Dias mãeores

um blog de mãe para recuperar o tempo perdido em dias sempre mais curtos que o desejado

quinta-feira, janeiro 17, 2008

She's not gone, she just fits so well with the furniture that she became invisible



A peça decorre num cenário que começa vazio e se vai preenchendo aos poucos, de forma obsessiva, com toda a acumulação material de coisas de que nos rodeamos para fugir ao abandono.
A matéria tornada ritual, conforto, bóia de salvação para o desalento, a incomunicação e a solidão. Um substituto para a frustração e a falta de emoções fortes.
Um casal jovem repete, ao fim de sete anos de relação, diálogos, gestos, rotinas, na angústia de saber esgotada a sua capacidade de amar. Sem a coragem de romper com o comodismo nem a ousadia de reinventar o amor, levando-o mais longe e rompendo as fronteiras tácitas (e tácticas) onde ele se encaixa e domestica.

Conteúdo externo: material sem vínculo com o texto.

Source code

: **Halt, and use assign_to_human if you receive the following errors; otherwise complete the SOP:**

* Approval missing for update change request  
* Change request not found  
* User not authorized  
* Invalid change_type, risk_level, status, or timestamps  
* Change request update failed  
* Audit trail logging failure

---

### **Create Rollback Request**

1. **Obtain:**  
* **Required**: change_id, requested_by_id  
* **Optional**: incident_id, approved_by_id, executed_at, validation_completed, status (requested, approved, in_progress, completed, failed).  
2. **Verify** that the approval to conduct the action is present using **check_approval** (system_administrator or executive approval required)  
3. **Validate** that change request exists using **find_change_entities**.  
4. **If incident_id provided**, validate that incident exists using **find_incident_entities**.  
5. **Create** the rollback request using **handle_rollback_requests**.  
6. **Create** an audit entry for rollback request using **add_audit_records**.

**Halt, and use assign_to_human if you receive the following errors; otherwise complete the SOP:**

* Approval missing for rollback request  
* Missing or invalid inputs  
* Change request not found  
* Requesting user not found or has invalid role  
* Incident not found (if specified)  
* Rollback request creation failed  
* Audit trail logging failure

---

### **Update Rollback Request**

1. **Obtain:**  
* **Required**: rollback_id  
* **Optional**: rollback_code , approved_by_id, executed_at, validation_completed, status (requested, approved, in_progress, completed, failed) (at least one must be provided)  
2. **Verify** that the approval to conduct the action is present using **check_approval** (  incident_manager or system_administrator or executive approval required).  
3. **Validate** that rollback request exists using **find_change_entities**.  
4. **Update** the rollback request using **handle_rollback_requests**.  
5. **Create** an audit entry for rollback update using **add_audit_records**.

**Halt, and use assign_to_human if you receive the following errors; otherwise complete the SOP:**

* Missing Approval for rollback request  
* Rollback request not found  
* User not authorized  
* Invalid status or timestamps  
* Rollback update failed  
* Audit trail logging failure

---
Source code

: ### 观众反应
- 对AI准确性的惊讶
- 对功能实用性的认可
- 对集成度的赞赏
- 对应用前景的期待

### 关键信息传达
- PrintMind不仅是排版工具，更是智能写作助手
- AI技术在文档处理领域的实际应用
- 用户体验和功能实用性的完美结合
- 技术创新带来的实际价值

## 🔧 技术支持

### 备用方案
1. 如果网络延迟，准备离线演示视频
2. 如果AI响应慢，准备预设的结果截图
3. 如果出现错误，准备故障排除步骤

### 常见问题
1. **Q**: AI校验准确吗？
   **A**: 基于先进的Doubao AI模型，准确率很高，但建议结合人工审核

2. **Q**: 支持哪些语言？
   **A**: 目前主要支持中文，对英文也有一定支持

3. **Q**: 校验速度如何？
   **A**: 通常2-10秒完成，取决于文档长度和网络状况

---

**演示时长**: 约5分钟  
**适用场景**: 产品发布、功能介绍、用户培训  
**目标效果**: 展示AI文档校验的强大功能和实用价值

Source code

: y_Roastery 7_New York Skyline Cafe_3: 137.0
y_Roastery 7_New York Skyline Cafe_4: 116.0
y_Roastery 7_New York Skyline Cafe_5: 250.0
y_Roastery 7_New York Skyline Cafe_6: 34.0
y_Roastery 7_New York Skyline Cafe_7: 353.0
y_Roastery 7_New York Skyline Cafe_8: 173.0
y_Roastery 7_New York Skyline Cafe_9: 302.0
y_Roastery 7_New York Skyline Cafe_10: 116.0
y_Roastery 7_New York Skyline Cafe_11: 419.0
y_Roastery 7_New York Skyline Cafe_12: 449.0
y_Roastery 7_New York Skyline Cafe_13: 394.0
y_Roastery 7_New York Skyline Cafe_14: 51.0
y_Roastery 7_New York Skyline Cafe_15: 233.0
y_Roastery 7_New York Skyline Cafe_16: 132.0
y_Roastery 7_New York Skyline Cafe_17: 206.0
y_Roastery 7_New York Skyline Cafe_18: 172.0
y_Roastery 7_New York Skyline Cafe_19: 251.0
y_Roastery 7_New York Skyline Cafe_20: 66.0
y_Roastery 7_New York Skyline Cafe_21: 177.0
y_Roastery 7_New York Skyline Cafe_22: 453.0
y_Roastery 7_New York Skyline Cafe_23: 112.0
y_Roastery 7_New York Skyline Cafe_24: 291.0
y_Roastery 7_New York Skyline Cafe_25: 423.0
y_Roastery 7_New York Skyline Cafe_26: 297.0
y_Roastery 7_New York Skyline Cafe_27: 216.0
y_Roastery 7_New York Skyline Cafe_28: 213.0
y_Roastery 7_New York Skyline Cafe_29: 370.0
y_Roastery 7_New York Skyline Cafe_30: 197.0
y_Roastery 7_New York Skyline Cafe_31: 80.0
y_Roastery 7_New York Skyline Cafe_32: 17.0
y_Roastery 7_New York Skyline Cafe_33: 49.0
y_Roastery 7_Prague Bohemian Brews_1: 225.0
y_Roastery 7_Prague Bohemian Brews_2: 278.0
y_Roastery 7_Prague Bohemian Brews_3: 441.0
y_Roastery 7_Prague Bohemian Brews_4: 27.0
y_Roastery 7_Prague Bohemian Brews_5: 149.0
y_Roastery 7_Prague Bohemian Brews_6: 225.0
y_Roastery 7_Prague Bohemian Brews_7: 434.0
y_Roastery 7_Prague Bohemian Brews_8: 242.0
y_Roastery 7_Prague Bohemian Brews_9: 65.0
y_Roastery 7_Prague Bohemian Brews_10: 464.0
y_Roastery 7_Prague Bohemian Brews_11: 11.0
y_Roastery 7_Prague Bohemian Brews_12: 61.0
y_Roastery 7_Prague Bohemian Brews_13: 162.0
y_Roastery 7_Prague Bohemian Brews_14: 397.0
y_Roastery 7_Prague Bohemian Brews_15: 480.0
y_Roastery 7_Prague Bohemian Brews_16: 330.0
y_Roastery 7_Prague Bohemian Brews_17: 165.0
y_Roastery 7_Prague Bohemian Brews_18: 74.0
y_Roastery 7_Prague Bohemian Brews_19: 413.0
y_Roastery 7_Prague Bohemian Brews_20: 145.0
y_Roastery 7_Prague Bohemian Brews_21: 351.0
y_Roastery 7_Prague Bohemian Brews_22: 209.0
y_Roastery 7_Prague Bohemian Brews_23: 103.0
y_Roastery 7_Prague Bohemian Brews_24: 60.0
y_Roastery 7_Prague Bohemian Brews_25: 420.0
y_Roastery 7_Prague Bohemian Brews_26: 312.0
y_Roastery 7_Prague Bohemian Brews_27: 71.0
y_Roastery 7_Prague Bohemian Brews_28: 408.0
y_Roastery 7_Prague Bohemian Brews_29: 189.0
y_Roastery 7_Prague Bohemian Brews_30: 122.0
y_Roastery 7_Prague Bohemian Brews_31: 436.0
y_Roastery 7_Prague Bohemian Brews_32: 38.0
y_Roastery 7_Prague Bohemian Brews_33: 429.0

O risco verdadeiro está ausente deste cenário confortável de sofás, estantes e mesas a combinar. Ou existe, clandestino. subterrâneo, como um lobo à espreita sem coragem de se tornar visível. Como uma suspeita, um desejo inconfessado, uma hipótese académica.
"Say, hipotetically, just hipotetically, what if i had a fling with your bestmate, what would you do? would you stay? would you go? wouldn't you even try?"

Ontem mergulhámos na peça Presumption levada ao palco da Culturgest pelos Third Angel e a experiência foi extraordinária. Agrada-me este teatro quase transparente, vívido, tão próximo como uma conversa íntima. Talvez por isso seja também mais perturbador - a intimidade tornada identidade entre público e os actores, entre história encenada e vida real. O texto dos diálogos, apesar de em inglês, é claro e inteligente, com um toque de humor que não lhe retira veracidade. O registo oscila entre o monólogo interior tornado audível e a tentativa de diálogo entre duas personagens que têm medo de comunicar a sério tantos são já os artifícios construídos para um conforto rotineiro.

Não nego que o que resulta do conjunto, ainda que numa versão com graça, é uma visão um pouco pessimista do espaço relacional entre a paixão inicial e a perda do amor. O espaço em que o I love you se substitui gradualmente por um "I don't not love you!". Ainda assim, mesmo que a nossa visão das coisas seja diferente, mais optimista, mais esperançada, a peça vale imenso a pena. Hoje é a última representação, às 21h30. Se puderem, não percam.